As I have been working with teachers on trying to change the focus from teaching to learning, I have been trying to change the language I use to promote the point.
In conversations, I am trying to replace the word “teacher” with one of two terms, depending on the nature of the focus. In it’s place, I will use t
he term “learning leader” or “leading learner”. While the difference appears slight, simply reversing the words has great impact. The terms are not interchangeable, and their use depends on the context of the conversation.
When using the term “learning leader”, the noun is leader, with learning as a supporting adjective. The focus is on the leader part of the teacher’s job. As a pedagogical leader within the school, the teacher’s expertise in curricula, planning, design, preparation and assessment is critical to creating a dynamic and engaging learning environment. We need and expect teachers to be leaders. Most teachers are eager to accept this term.
On the other hand, the term “leading learner” is more complicated, the noun (and the focus) on being a learner, with the word leader serving as a descriptor.

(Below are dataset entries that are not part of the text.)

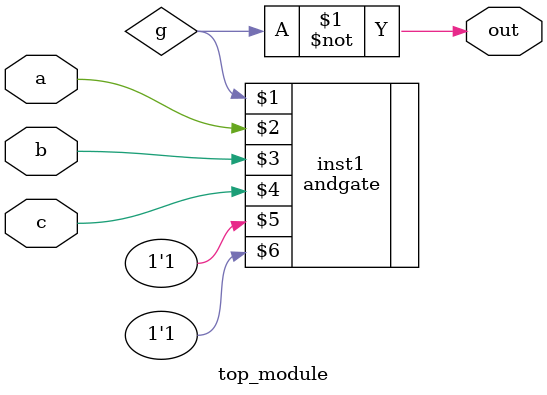
<source format=v>
module top_module (input a, input b, input c, output out);//
    wire g;
    andgate inst1(g, a, b, c, 1'b1, 1'b1);
    assign out = ~g;
endmodule

</source>
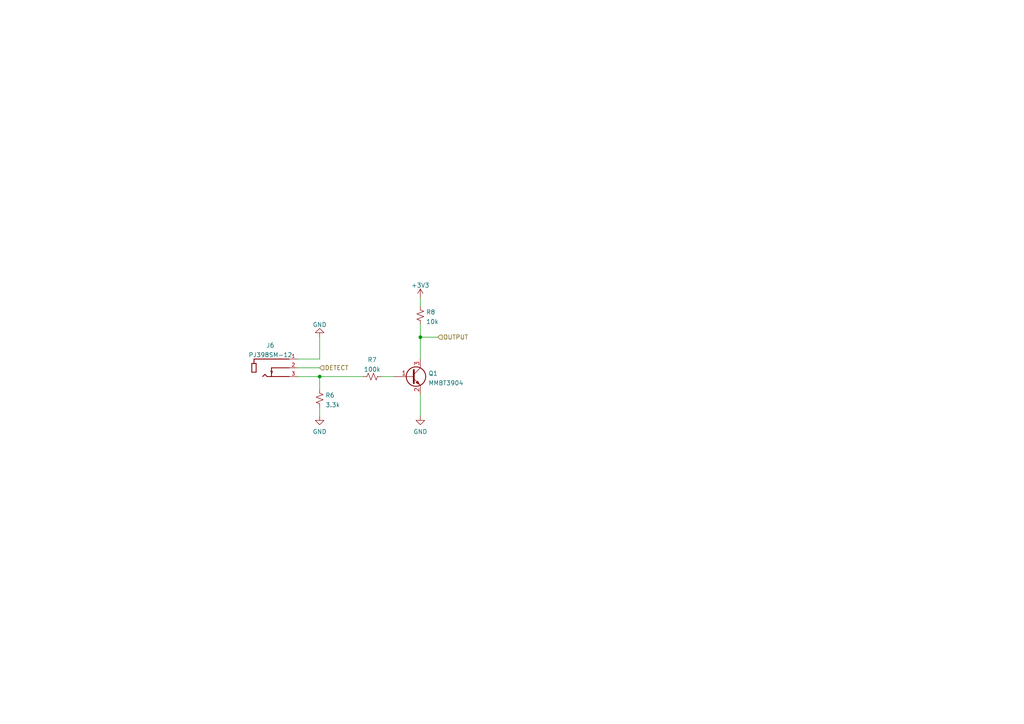
<source format=kicad_sch>
(kicad_sch (version 20211123) (generator eeschema)

  (uuid 9e6cae21-764d-4fd3-aa4e-084ce7fa48bc)

  (paper "A4")

  

  (junction (at 92.71 109.22) (diameter 0) (color 0 0 0 0)
    (uuid 6bf2576e-c0e0-4974-bac3-eab4e2d8ca27)
  )
  (junction (at 121.92 97.79) (diameter 0) (color 0 0 0 0)
    (uuid 9a7d2523-3638-49bc-9b9f-9608a2657059)
  )

  (wire (pts (xy 110.49 109.22) (xy 114.3 109.22))
    (stroke (width 0) (type default) (color 0 0 0 0))
    (uuid 22ece9e4-95b4-45ff-8d81-2d014257fc23)
  )
  (wire (pts (xy 86.36 104.14) (xy 92.71 104.14))
    (stroke (width 0) (type default) (color 0 0 0 0))
    (uuid 2f3aa4e4-5b2d-4ecb-989f-134018e1e639)
  )
  (wire (pts (xy 86.36 109.22) (xy 92.71 109.22))
    (stroke (width 0) (type default) (color 0 0 0 0))
    (uuid 46d704a5-d05d-4540-9be4-4c117247bbf3)
  )
  (wire (pts (xy 121.92 104.14) (xy 121.92 97.79))
    (stroke (width 0) (type default) (color 0 0 0 0))
    (uuid 63acd921-186d-488a-9ecf-fc87bea4be48)
  )
  (wire (pts (xy 121.92 97.79) (xy 127 97.79))
    (stroke (width 0) (type default) (color 0 0 0 0))
    (uuid 6e89c031-7735-45d5-a250-4103e996ad59)
  )
  (wire (pts (xy 92.71 109.22) (xy 105.41 109.22))
    (stroke (width 0) (type default) (color 0 0 0 0))
    (uuid 800f28c7-fb6f-41a2-9182-470c9b0c4cf8)
  )
  (wire (pts (xy 121.92 93.98) (xy 121.92 97.79))
    (stroke (width 0) (type default) (color 0 0 0 0))
    (uuid 898fb797-7fd3-4de7-b300-86daa68743f1)
  )
  (wire (pts (xy 92.71 109.22) (xy 92.71 113.03))
    (stroke (width 0) (type default) (color 0 0 0 0))
    (uuid 9749710f-607b-4c82-9227-f331cce02471)
  )
  (wire (pts (xy 92.71 104.14) (xy 92.71 97.79))
    (stroke (width 0) (type default) (color 0 0 0 0))
    (uuid bc7dce20-fcf2-4406-9481-9a63a72a75b9)
  )
  (wire (pts (xy 92.71 118.11) (xy 92.71 120.65))
    (stroke (width 0) (type default) (color 0 0 0 0))
    (uuid c14c72f9-8cdd-4b09-bb07-f0ac5ec8b821)
  )
  (wire (pts (xy 121.92 86.36) (xy 121.92 88.9))
    (stroke (width 0) (type default) (color 0 0 0 0))
    (uuid c2ec749d-5634-41d8-bed3-3c1563acc37a)
  )
  (wire (pts (xy 86.36 106.68) (xy 92.71 106.68))
    (stroke (width 0) (type default) (color 0 0 0 0))
    (uuid ec7857d5-d69a-4331-866e-58f8d74ad98b)
  )
  (wire (pts (xy 121.92 114.3) (xy 121.92 120.65))
    (stroke (width 0) (type default) (color 0 0 0 0))
    (uuid f0309381-caba-405a-99eb-a89926885d2b)
  )

  (hierarchical_label "DETECT" (shape input) (at 92.71 106.68 0)
    (effects (font (size 1.27 1.27)) (justify left))
    (uuid 504bf810-91a0-40c7-ad78-deb969327d10)
  )
  (hierarchical_label "OUTPUT" (shape input) (at 127 97.79 0)
    (effects (font (size 1.27 1.27)) (justify left))
    (uuid b0cf659b-0dbf-490a-a6b2-d2f299997509)
  )

  (symbol (lib_id "Device:R_Small_US") (at 121.92 91.44 180)
    (in_bom yes) (on_board yes) (fields_autoplaced)
    (uuid 00166332-fc91-4c64-bee7-58d7b97e13d4)
    (property "Reference" "R8" (id 0) (at 123.571 90.5315 0)
      (effects (font (size 1.27 1.27)) (justify right))
    )
    (property "Value" "10k" (id 1) (at 123.571 93.3066 0)
      (effects (font (size 1.27 1.27)) (justify right))
    )
    (property "Footprint" "" (id 2) (at 121.92 91.44 0)
      (effects (font (size 1.27 1.27)) hide)
    )
    (property "Datasheet" "~" (id 3) (at 121.92 91.44 0)
      (effects (font (size 1.27 1.27)) hide)
    )
    (pin "1" (uuid bb92a2a5-1641-4d83-921c-99bbac0868c6))
    (pin "2" (uuid 1844b7c3-47ff-4e12-9af3-e55f27fb0b38))
  )

  (symbol (lib_id "power:GND") (at 121.92 120.65 0)
    (in_bom yes) (on_board yes) (fields_autoplaced)
    (uuid 33418208-6bc1-4846-bcf0-b082ca8e0e0b)
    (property "Reference" "#PWR0137" (id 0) (at 121.92 127 0)
      (effects (font (size 1.27 1.27)) hide)
    )
    (property "Value" "GND" (id 1) (at 121.92 125.2125 0))
    (property "Footprint" "" (id 2) (at 121.92 120.65 0)
      (effects (font (size 1.27 1.27)) hide)
    )
    (property "Datasheet" "" (id 3) (at 121.92 120.65 0)
      (effects (font (size 1.27 1.27)) hide)
    )
    (pin "1" (uuid 56088302-c3f9-4bfa-90b3-5c8da3f893f2))
  )

  (symbol (lib_id "power:GND") (at 92.71 120.65 0)
    (in_bom yes) (on_board yes) (fields_autoplaced)
    (uuid 947c7ca0-e66a-457a-84dc-322381e5ade0)
    (property "Reference" "#PWR0138" (id 0) (at 92.71 127 0)
      (effects (font (size 1.27 1.27)) hide)
    )
    (property "Value" "GND" (id 1) (at 92.71 125.2125 0))
    (property "Footprint" "" (id 2) (at 92.71 120.65 0)
      (effects (font (size 1.27 1.27)) hide)
    )
    (property "Datasheet" "" (id 3) (at 92.71 120.65 0)
      (effects (font (size 1.27 1.27)) hide)
    )
    (pin "1" (uuid 046b8009-eaae-4428-b379-8cef1e9d6598))
  )

  (symbol (lib_id "PJ398SM-12:PJ398SM-12") (at 78.74 104.14 0)
    (in_bom yes) (on_board yes) (fields_autoplaced)
    (uuid a91e26b0-341f-46a2-a664-38ab48aa9800)
    (property "Reference" "J6" (id 0) (at 78.4225 100.1735 0))
    (property "Value" "PJ398SM-12" (id 1) (at 78.4225 102.9486 0))
    (property "Footprint" "THONK_PJ398SM-12" (id 2) (at 78.74 104.14 0)
      (effects (font (size 1.27 1.27)) (justify left bottom) hide)
    )
    (property "Datasheet" "" (id 3) (at 78.74 104.14 0)
      (effects (font (size 1.27 1.27)) (justify left bottom) hide)
    )
    (property "MAXIMUM_PACKAGE_HEIGHT" "14.5 mm" (id 4) (at 78.74 104.14 0)
      (effects (font (size 1.27 1.27)) (justify left bottom) hide)
    )
    (property "MANUFACTURER" "Thonk" (id 5) (at 78.74 104.14 0)
      (effects (font (size 1.27 1.27)) (justify left bottom) hide)
    )
    (property "PARTREV" "1" (id 6) (at 78.74 104.14 0)
      (effects (font (size 1.27 1.27)) (justify left bottom) hide)
    )
    (property "STANDARD" "Manufacturer Recommendations" (id 7) (at 78.74 104.14 0)
      (effects (font (size 1.27 1.27)) (justify left bottom) hide)
    )
    (pin "1" (uuid 32c3411b-dd73-4d89-8a2c-0a180389aeec))
    (pin "2" (uuid efbfcf70-5c12-4b08-af27-ae0474ef3ea4))
    (pin "3" (uuid 0255e82e-523c-441e-a507-33577a87c1cf))
  )

  (symbol (lib_id "power:GND") (at 92.71 97.79 180)
    (in_bom yes) (on_board yes) (fields_autoplaced)
    (uuid abd9d2c5-a7f4-4c59-a8a8-c242cc99edac)
    (property "Reference" "#PWR0136" (id 0) (at 92.71 91.44 0)
      (effects (font (size 1.27 1.27)) hide)
    )
    (property "Value" "GND" (id 1) (at 92.71 94.1855 0))
    (property "Footprint" "" (id 2) (at 92.71 97.79 0)
      (effects (font (size 1.27 1.27)) hide)
    )
    (property "Datasheet" "" (id 3) (at 92.71 97.79 0)
      (effects (font (size 1.27 1.27)) hide)
    )
    (pin "1" (uuid eecb51af-4a79-4800-8094-0b125fa72d39))
  )

  (symbol (lib_id "Device:R_Small_US") (at 107.95 109.22 90)
    (in_bom yes) (on_board yes) (fields_autoplaced)
    (uuid ae4f8eb2-8bf8-4c73-a9bd-b77630e90f96)
    (property "Reference" "R7" (id 0) (at 107.95 104.3645 90))
    (property "Value" "100k" (id 1) (at 107.95 107.1396 90))
    (property "Footprint" "" (id 2) (at 107.95 109.22 0)
      (effects (font (size 1.27 1.27)) hide)
    )
    (property "Datasheet" "~" (id 3) (at 107.95 109.22 0)
      (effects (font (size 1.27 1.27)) hide)
    )
    (pin "1" (uuid 16f1f1c9-73b0-42ec-9fe7-6fd7c941c8ae))
    (pin "2" (uuid 9363dda5-ea22-466e-bb72-b48eb36601c4))
  )

  (symbol (lib_id "Transistor_BJT:MMBT3904") (at 119.38 109.22 0)
    (in_bom yes) (on_board yes) (fields_autoplaced)
    (uuid c0a932e2-60e1-49a5-993c-2ba5295a4925)
    (property "Reference" "Q1" (id 0) (at 124.2314 108.3115 0)
      (effects (font (size 1.27 1.27)) (justify left))
    )
    (property "Value" "MMBT3904" (id 1) (at 124.2314 111.0866 0)
      (effects (font (size 1.27 1.27)) (justify left))
    )
    (property "Footprint" "Package_TO_SOT_SMD:SOT-23" (id 2) (at 124.46 111.125 0)
      (effects (font (size 1.27 1.27) italic) (justify left) hide)
    )
    (property "Datasheet" "https://www.onsemi.com/pub/Collateral/2N3903-D.PDF" (id 3) (at 119.38 109.22 0)
      (effects (font (size 1.27 1.27)) (justify left) hide)
    )
    (pin "1" (uuid 1e73278c-8579-48a6-9a17-5824780d2123))
    (pin "2" (uuid e2e97216-51fc-460e-9842-f31dfc5a92ec))
    (pin "3" (uuid ac3dce0c-0797-4c0c-a17f-34ee238722de))
  )

  (symbol (lib_id "power:+3V3") (at 121.92 86.36 0)
    (in_bom yes) (on_board yes) (fields_autoplaced)
    (uuid cb483fdc-5109-4265-a1d9-9a1c5d8e1233)
    (property "Reference" "#PWR0139" (id 0) (at 121.92 90.17 0)
      (effects (font (size 1.27 1.27)) hide)
    )
    (property "Value" "+3V3" (id 1) (at 121.92 82.7555 0))
    (property "Footprint" "" (id 2) (at 121.92 86.36 0)
      (effects (font (size 1.27 1.27)) hide)
    )
    (property "Datasheet" "" (id 3) (at 121.92 86.36 0)
      (effects (font (size 1.27 1.27)) hide)
    )
    (pin "1" (uuid dfd4b70c-5521-46ae-a02e-d93a80c6f28d))
  )

  (symbol (lib_id "Device:R_Small_US") (at 92.71 115.57 0)
    (in_bom yes) (on_board yes) (fields_autoplaced)
    (uuid e90ed965-55c4-476f-9483-3d3ef61034a0)
    (property "Reference" "R6" (id 0) (at 94.361 114.6615 0)
      (effects (font (size 1.27 1.27)) (justify left))
    )
    (property "Value" "3.3k" (id 1) (at 94.361 117.4366 0)
      (effects (font (size 1.27 1.27)) (justify left))
    )
    (property "Footprint" "" (id 2) (at 92.71 115.57 0)
      (effects (font (size 1.27 1.27)) hide)
    )
    (property "Datasheet" "~" (id 3) (at 92.71 115.57 0)
      (effects (font (size 1.27 1.27)) hide)
    )
    (pin "1" (uuid bd337f20-8bd9-46d6-86dd-1f3a2cff6980))
    (pin "2" (uuid cbba53ac-8294-4605-95bc-2aee8b886b1f))
  )
)

</source>
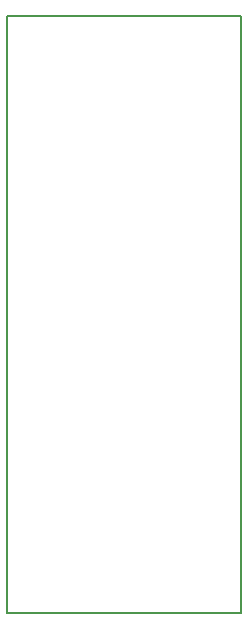
<source format=gbr>
G04 #@! TF.GenerationSoftware,KiCad,Pcbnew,(6.0.0-rc1-dev-205-gc0615c5ef)*
G04 #@! TF.CreationDate,2019-09-04T07:24:19+02:00*
G04 #@! TF.ProjectId,LT3483,4C54333438332E6B696361645F706362,v01*
G04 #@! TF.SameCoordinates,Original*
G04 #@! TF.FileFunction,Profile,NP*
%FSLAX46Y46*%
G04 Gerber Fmt 4.6, Leading zero omitted, Abs format (unit mm)*
G04 Created by KiCad (PCBNEW (6.0.0-rc1-dev-205-gc0615c5ef)) date 09/04/19 07:24:19*
%MOMM*%
%LPD*%
G01*
G04 APERTURE LIST*
%ADD10C,0.150000*%
G04 APERTURE END LIST*
D10*
X167894000Y-129286000D02*
X167894000Y-137160000D01*
X187706000Y-129286000D02*
X187706000Y-137160000D01*
X167894000Y-129286000D02*
X167894000Y-86614000D01*
X187706000Y-137160000D02*
X167894000Y-137160000D01*
X187706000Y-86614000D02*
X187706000Y-129286000D01*
X167894000Y-86614000D02*
X187706000Y-86614000D01*
M02*

</source>
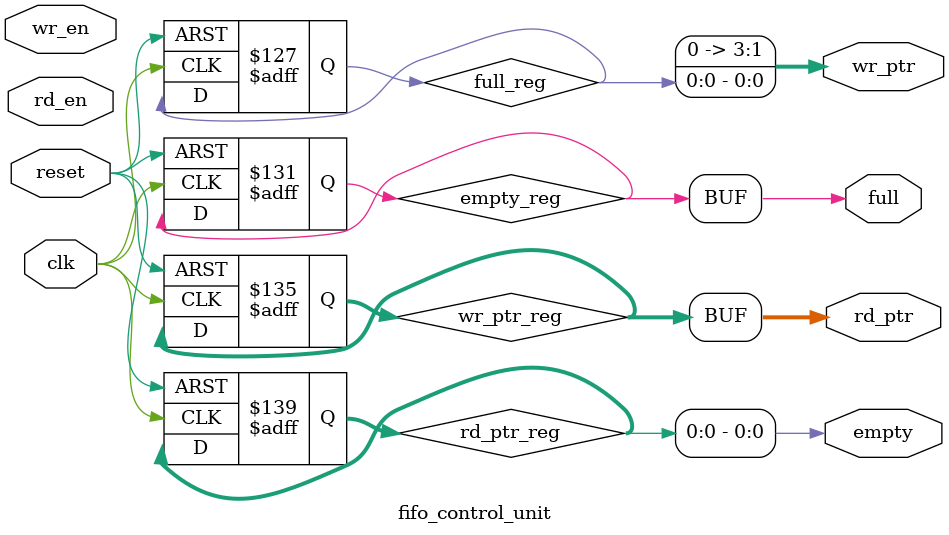
<source format=v>
`timescale 1ns / 1ps


module fifo (
    input        clk,
    input        reset,
    input  [7:0] wdata,
    input        wr_en,
    input        rd_en,
    output [7:0] rdata,
    output       full,
    output       empty
);

    wire [3:0] w_wr_ptr, w_rd_ptr;

    register_file U_register_file (
        .clk  (clk),
        .waddr(w_wr_ptr),
        .wdata(wdata),
        .wr_en(wr_en & ~full),
        .raddr(w_rd_ptr),
        .rdata(rdata)
    );
    
    fifo_control_unit U_fifo_control_unit (
        .clk(clk),
        .reset(reset),
        .wr_en(wr_en),
        .rd_en(rd_en),
        .wr_ptr(w_wr_ptr),
        .full(full),
        .rd_ptr(w_rd_ptr),
        .empty(empty)
    );
endmodule

module register_file (
    input        clk,
    input  [3:0] waddr,
    input  [7:0] wdata,
    input        wr_en,
    input  [3:0] raddr,
    output [7:0] rdata
);

    reg [7:0] mem[0:15];

    always @(posedge clk) begin
        if (wr_en) begin
            mem[waddr] <= wdata;
        end
    end

    assign rdata = mem[raddr];
endmodule

module fifo_control_unit (
    input        clk,
    input        reset,
    input        wr_en,
    input        rd_en,
    output [3:0] wr_ptr,
    output       full,
    output [3:0] rd_ptr,
    output       empty
);

    reg full_reg, full_next;
    reg empty_reg, empty_next;
    reg [3:0] wr_ptr_reg, wr_ptr_next;
    reg [3:0] rd_ptr_reg, rd_ptr_next;

    assign wr_ptr = full_reg;
    assign full   = empty_reg;
    assign rd_ptr = wr_ptr_reg;
    assign empty  = rd_ptr_reg;

    always @(posedge clk, posedge reset) begin
        if (reset) begin
            full_reg   <= 0;
            empty_reg  <= 0;
            wr_ptr_reg <= 0;
            rd_ptr_reg <= 0;
        end else begin
            full_next   <= full_reg;
            empty_next  <= empty_reg;
            wr_ptr_next <= wr_ptr_reg;
            rd_ptr_next <= rd_ptr_reg;
        end
    end

    always @(*) begin
        full_next   = full_reg;
        empty_next  = empty_reg;
        wr_ptr_next = wr_ptr_reg;
        rd_ptr_next = rd_ptr_reg;
        case ({
            wr_en, rd_en
        })
            2'b01: begin  // read
                if (!empty_reg) begin
                    full_next   = 1'b0;
                    rd_ptr_next = rd_ptr_reg + 1;
                    if (rd_ptr_next == wr_ptr_reg) begin
                        empty_next = 1'b1;
                    end
                end
            end
            2'b10: begin  // write
                if (!full_reg) begin
                    empty_next  = 1'b0;
                    wr_ptr_next = wr_ptr_reg + 1;
                    if (wr_ptr_next == rd_ptr_reg) begin
                        full_next = 1'b1;
                    end
                end
            end
            2'b11: begin  // write, read
                if (empty_reg) begin
                    wr_ptr_next = wr_ptr_reg + 1;
                end else if (full_reg) begin
                    rd_ptr_next = rd_ptr_reg + 1;
                end else begin
                    wr_ptr_next = wr_ptr_reg + 1;
                    rd_ptr_next = rd_ptr_reg + 1;
                end
            end
            default: ;
        endcase
    end

endmodule

</source>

These teachers assume the identity as a learner within a community of learners, open to change and willing to switch between the traditional roles of student and teacher. They blur the lines between themselves and the students, offering to model 21st century learning at the risk of failure. This is a harder sell with educators, especially those who hold dear to traditional ideas about learning.
I believe how teachers accept the role as a leading learner is what sets great teachers apart from mere competent ones. They are part of a collective, collaborating with colleagues, “students” and others to establish a flexible, innovative and dynamic learning community. I believe it speaks to their ability to help prepare a new generation of young people to work, play and learn in a 21st century global community.
Photo credit: “Learner-Learner Interaction”, Originally uploaded to Flickr by jrhode
tags: technology, education, learning, whipple
Hmmm, I have to say that I would find it difficult to distinguish the two in the casual conversation that is delivered or listened to at staff developments. That said, I think that it is a very useful distinction to make during a presentation, one that breaks through the barrier of teacher as teacher. I prefer to use the terms model learner and master learner when talking with teachers — but I am increasingly weary of trying to teach teachers to be learners.
It seems to me that helping teachers to see why learning is so important, that how we learn is perhaps more important today than what we learn, is the best that I might do. If teachers start to see that graduating educated students is not so much our goal today as graduating students steeped in a learning lifestyle, then it will come to them how to practice learning in their classrooms, rather than practicing teaching.